By Dr. Ronald S. Dubin
Guest Columnist

 

For many decades the knowledge base of healthcare and how it has been delivered has not vastly changed. We still have our doctors appointments, get our prescriptions from the local pharmacist and take our medicine to make us healthier.

Cancers, when they develop, are staged according to which organ it is found in and classified as stage 1, 2, 3, or 4. We now put this information into our limited knowledge base and then start the chemotherapy, radiation therapy, and perhaps surgery and then we start killing the good cells as well as the bad cancer cells. And in many instances, these treatments are ineffectual. Why? Because our current knowledge base in medicine is reactionary, we respond only after the diagnosis is made, but not before. And in many cases, this is not good enough and patients will not be “cured.”

Even with chronic disease — diabetes, hypertension, and many heart and lung diseases, we only treat the symptoms but not the cause. We manage it, that’s all we can do. Sure, some diseases have been cured along with some cancers but too many problems are not being solved. Enter 2024, align our science with Artificial Intelligence, genomics, and significantly improved data gathering, and maybe we might finally get better “cures.” Medical advancements might just allow us to better understand more about cancers and how they form, and to who? and when? and why?

Through the now primitive science of gene sequencing, we might better understand more than just the staging and tissue types of cancers — but to get a jump on which patients might be more at risk of developing these cancers, making improved diagnostics which otherwise not be available as a screening tool to the majority of patients. Take for example Pancreatic cancer. Why is this cancer so aggressive and difficult to treat? Why is there very little hope for this diagnosis that is 99% fatal? Why is the cancer caught so late that surgery and chemotherapy is usually ineffective?

With genetic testing, which the price of this has come way down, people can learn that they might be at risk, but not necessarily diagnosing a cancer or disease. If a person tests positive, for the BRCA gene, for example, they are at more risk of developing certain types of cancers — including pancreatic cancer. Currently there is no screening available for pancreatic cancer except certain very detailed and expensive MRI scans only available in a limited number of hospitals. A patient with this gene — well that’s different. With this positive test, they can “skip the line” and be tested with more expensive diagnostics as well as being covered by their insurance.

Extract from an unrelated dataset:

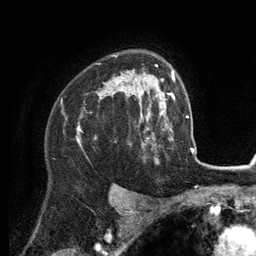
Breast MRI (dynamic contrast-enhanced), one axial slice. Slice 91 of 134 in the series (ordered by position). Cropped to one breast. Dynamic contrast-enhanced series, time point 2 of 6 at this slice position (early post-contrast). 3 T. TE 2.8 ms, TR 7.3 ms. 256 × 256 image matrix. Female patient.
Annotated regions visible in this slice (semi-automatically segmented with operator editing):
- enhancing-tissue mask used for the functional tumour volume (all voxels passing the contrast-enhancement thresholds inside the analysis volume; usually the tumour): box from (x=77, y=70) to (x=149, y=142) px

The power of genetic testing today is good enough to sort these patients and get an earlier start on treatments. And there will be better tests in the future to connect a gene to a diagnosis. Genetics is the future. Period. Yes, some people might not want to know what their future might be, and I get that. It is scary and worrisome, but knowledge is critical especially if there are any risk factors in your family.

Unfortunately, my oldest brother was diagnosed with Pancreatic Cancer a year ago — and did test positive for the gene. I made the personal decision to get myself tested and fortunately I was negative for that gene. But my family does have risk factors for pancreatic cancer — all my grandparents came from Russia and Poland and are Ashkenazi Jews which is a known risk factor for pancreatic cancer. My first cousin died of this cancer and now my brother has it. So risk factors are important.

A budding and upcoming medical specialty is a Geneticist,  who specializes in this field and can best guide you on your risk factors and choices you might have. Some insurances might even pay for this even without known risk factors. If I were to do my career over again, I might choose this field although being in practice for 37 years as an Orthopedic Surgeon in Kentucky has been a wonderful experience and very enriching.